* [What the exercise asks]
Once the line containing "between 2005 and 2011, one quarter of which" is found in the records below, return it and each following line exactly, up to and including the line containing "new markets, and the development of social", and nothing else.

>>>>

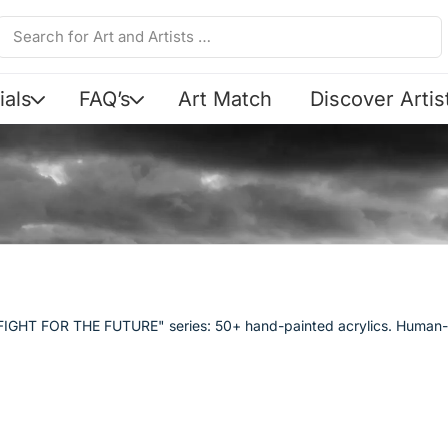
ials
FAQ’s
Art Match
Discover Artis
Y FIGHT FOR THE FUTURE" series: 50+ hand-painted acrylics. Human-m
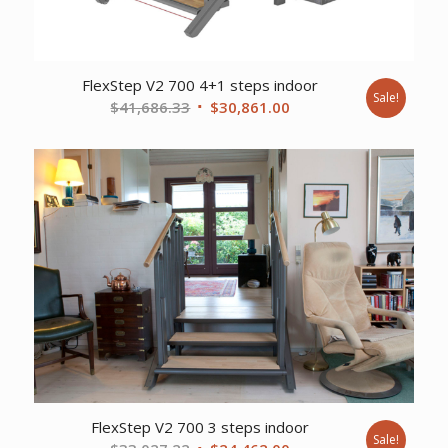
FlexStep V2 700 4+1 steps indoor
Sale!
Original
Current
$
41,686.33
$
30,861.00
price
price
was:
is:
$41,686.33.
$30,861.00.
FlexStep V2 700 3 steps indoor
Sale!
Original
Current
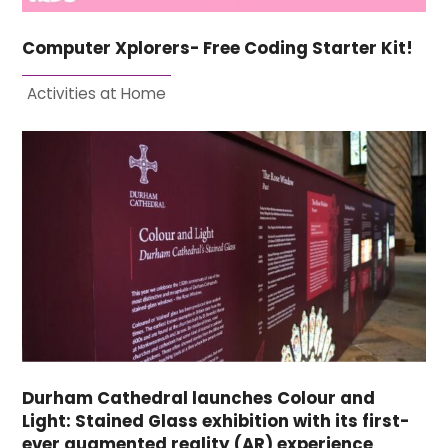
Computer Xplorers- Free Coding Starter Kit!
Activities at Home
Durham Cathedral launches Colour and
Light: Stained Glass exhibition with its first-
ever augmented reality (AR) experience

<<<<
>>>>

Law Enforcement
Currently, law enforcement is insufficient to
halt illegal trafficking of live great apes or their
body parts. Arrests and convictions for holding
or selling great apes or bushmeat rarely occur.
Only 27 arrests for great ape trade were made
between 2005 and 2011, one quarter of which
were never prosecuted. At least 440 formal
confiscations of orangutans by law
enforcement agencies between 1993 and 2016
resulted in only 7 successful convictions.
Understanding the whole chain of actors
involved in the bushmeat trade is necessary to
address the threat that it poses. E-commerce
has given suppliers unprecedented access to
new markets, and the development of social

<<<<

* [Result]
between 2005 and 2011, one quarter of which
were never prosecuted. At least 440 formal
confiscations of orangutans by law
enforcement agencies between 1993 and 2016
resulted in only 7 successful convictions.
Understanding the whole chain of actors
involved in the bushmeat trade is necessary to
address the threat that it poses. E-commerce
has given suppliers unprecedented access to
new markets, and the development of social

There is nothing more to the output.